Task directions
Find all lines below containing the string "well" and return them.

[Stored data entries]
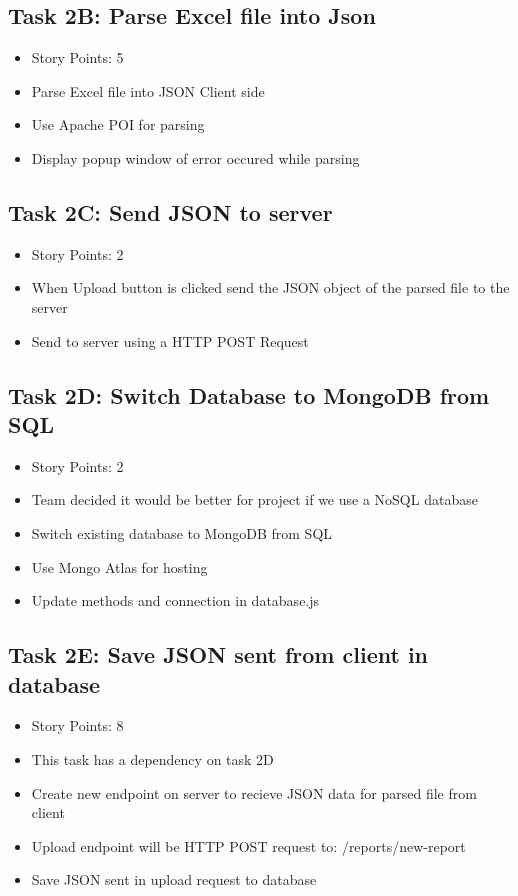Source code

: \documentclass[12pt]{article}
\begin{document}
\subsection{Task 2B: Parse Excel file into Json}
\begin{itemize}%
\item Story Points: 5
\item Parse Excel file into JSON Client side 
\item Use Apache POI for parsing
\item Display popup window of error occured while parsing 
\end{itemize}

\subsection{Task 2C: Send JSON to server}
\begin{itemize}%
\item Story Points: 2
\item When Upload button is clicked send the JSON object of the parsed file to the server
\item Send to server using a HTTP POST Request
\end{itemize}

\subsection{Task 2D: Switch Database to MongoDB from SQL}
\begin{itemize}%
\item Story Points: 2
\item Team decided it would be better for project if we use a NoSQL database
\item Switch existing database to MongoDB from SQL
\item Use Mongo Atlas for hosting
\item Update methods and connection in database.js
\end{itemize}

\subsection{Task 2E: Save JSON sent from client in database}
\begin{itemize}%
\item Story Points: 8
\item This task has a dependency on task 2D
\item Create new endpoint on server to recieve JSON data for parsed file from client
\item Upload endpoint will be HTTP POST request to: /reports/new-report
\item Save JSON sent in upload request to database
\end{itemize}
\end{document}

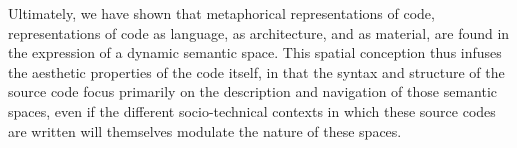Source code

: \documentclass{article}
\begin{document}
Ultimately, we have shown that metaphorical representations of code, representations of code as language, as architecture, and as material, are found in the expression of a dynamic semantic space. This spatial conception thus infuses the aesthetic properties of the code itself, in that the syntax and structure of the source code focus primarily on the description and navigation of those semantic spaces, even if the different socio-technical contexts in which these source codes are written will themselves modulate the nature of these spaces.

\pagebreak



\end{document}
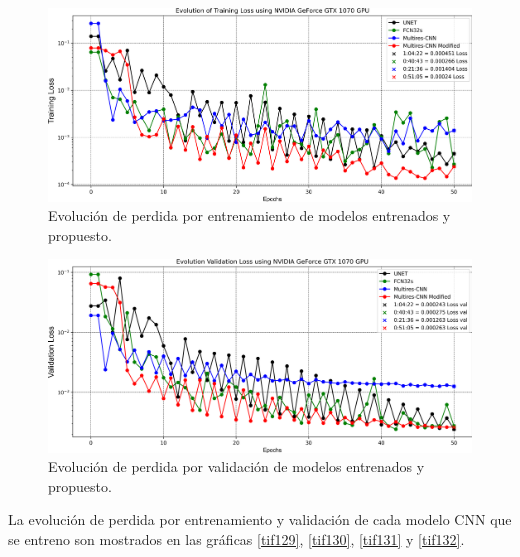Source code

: \documentclass[10pt,letterpaper]{article}
\begin{document}
\begin{figure}[H]
	\centering
    \includegraphics[width=1\textwidth]{tifs/tif127.png}
    \caption{Evolución de perdida por entrenamiento de modelos entrenados y propuesto.}
    \label{tif127}
\end{figure}

\begin{figure}[H]
	\centering
    \includegraphics[width=1\textwidth]{tifs/tif128.png}
    \caption{Evolución de perdida por validación de modelos entrenados y propuesto.}
    \label{tif128}
\end{figure}

La evolución de perdida por entrenamiento y validación de cada modelo CNN que se entreno son mostrados en las gráficas \ref{tif129}, \ref{tif130}, \ref{tif131} y \ref{tif132}.
\end{document}
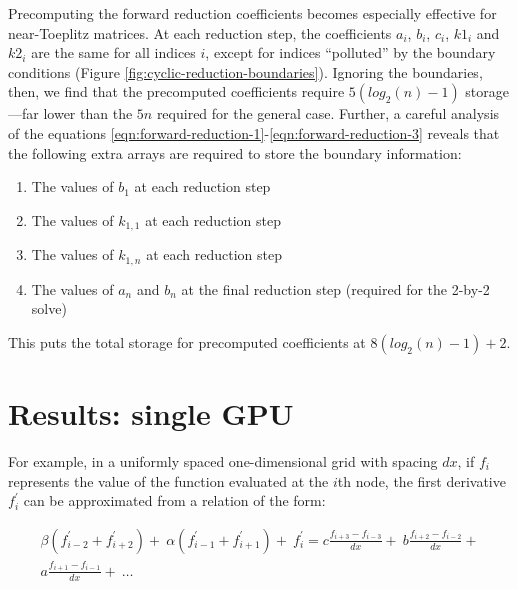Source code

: \documentclass{elsarticle}
\begin{document}
Precomputing the forward reduction coefficients
becomes especially effective for near-Toeplitz matrices.
At each reduction step,
the coefficients $a_i$, $b_i$, $c_i$, $k1_i$ and $k2_i$ 
are the same for all indices $i$,
except for indices ``polluted'' by the boundary conditions
(Figure \ref{fig:cyclic-reduction-boundaries}).
Ignoring the boundaries, then, we find that the precomputed coefficients
require $5(log_2(n) - 1)$ storage---far lower than the $5n$ required for the
general case.
Further, a careful analysis of the equations
\ref{eqn:forward-reduction-1}-\ref{eqn:forward-reduction-3}
reveals that the following extra arrays are required
to store the boundary information:

\begin{enumerate}
    \item The values of $b_1$ at each reduction step
    \item The values of $k_{1,1}$ at each reduction step
    \item The values of $k_{1,n}$ at each reduction step
    \item The values of $a_n$ and $b_n$ at the final reduction step
        (required for the 2-by-2 solve)
\end{enumerate}

This puts the total storage for precomputed coefficients
at $8(log_2(n) - 1)+2$.

\section{Results: single GPU} \label{sec:results-single-gpu}









For example,
in a uniformly spaced one-dimensional grid with spacing $dx$,
if $f_i$ represents the value of
the function evaluated at the $i$th node,
the first derivative $f^{\prime}_i$ can be approximated from
a relation of the form:

\begin{equation}
\begin{split}
    \beta(f^{\prime}_{i-2} + f^{\prime}_{i+2}) + \
    \alpha(f^{\prime}_{i-1} + f^{\prime}_{i+1}) + \
        f^{\prime}_i
    = 
    c\frac{f_{i+3} - f_{i-3}}{dx} + \
    b\frac{f_{i+2} - f_{i-2}}{dx} + \\
    a\frac{f_{i+1} - f_{i-1}}{dx} + \
    \hdots
\end{split}
\label{eqn:general-compact}
\end{equation}
\end{document}
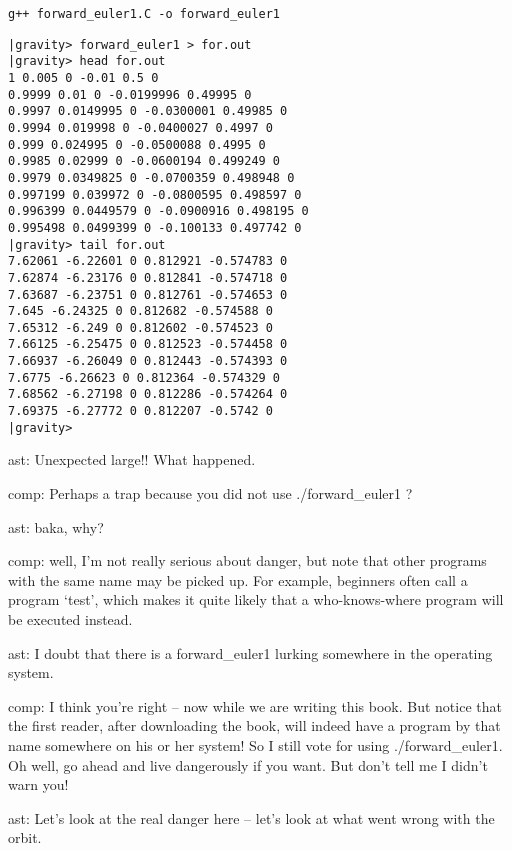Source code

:\documentclass{book}
\def\code#1{{\small}}
\begin{document}
\code{forward_euler1.C}

\begin{small}
\begin{verbatim}
g++ forward_euler1.C -o forward_euler1
\end{verbatim}
\end{small}

\begin{small}
\begin{verbatim}
|gravity> forward_euler1 > for.out
|gravity> head for.out
1 0.005 0 -0.01 0.5 0
0.9999 0.01 0 -0.0199996 0.49995 0
0.9997 0.0149995 0 -0.0300001 0.49985 0
0.9994 0.019998 0 -0.0400027 0.4997 0
0.999 0.024995 0 -0.0500088 0.4995 0
0.9985 0.02999 0 -0.0600194 0.499249 0
0.9979 0.0349825 0 -0.0700359 0.498948 0
0.997199 0.039972 0 -0.0800595 0.498597 0
0.996399 0.0449579 0 -0.0900916 0.498195 0
0.995498 0.0499399 0 -0.100133 0.497742 0
|gravity> tail for.out
7.62061 -6.22601 0 0.812921 -0.574783 0
7.62874 -6.23176 0 0.812841 -0.574718 0
7.63687 -6.23751 0 0.812761 -0.574653 0
7.645 -6.24325 0 0.812682 -0.574588 0
7.65312 -6.249 0 0.812602 -0.574523 0
7.66125 -6.25475 0 0.812523 -0.574458 0
7.66937 -6.26049 0 0.812443 -0.574393 0
7.6775 -6.26623 0 0.812364 -0.574329 0
7.68562 -6.27198 0 0.812286 -0.574264 0
7.69375 -6.27772 0 0.812207 -0.5742 0
|gravity>
\end{verbatim}
\end{small}

ast: Unexpected large!! What happened.

comp: Perhaps a trap because you did not use ./forward\_euler1 ?

ast: baka, why?

comp: well, I'm not really serious about danger, but note that other
programs with the same name may be picked up.  For example, beginners
often call a program `test', which makes it quite likely that a
who-knows-where program will be executed instead.

ast: I doubt that there is a forward\_euler1 lurking somewhere in the
operating system.

comp: I think you're right -- now while we are writing this book.  But
notice that the first reader, after downloading the book, will indeed
have a program by that name somewhere on his or her system!  So I
still vote for using ./forward\_euler1.  Oh well, go ahead and live
dangerously if you want.  But don't tell me I didn't warn you!

ast: Let's look at the real danger here -- let's look at what went
wrong with the orbit.
\end{document}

Task response
comp: well, I'm not really serious about danger, but note that other
still vote for using ./forward\_euler1.  Oh well, go ahead and live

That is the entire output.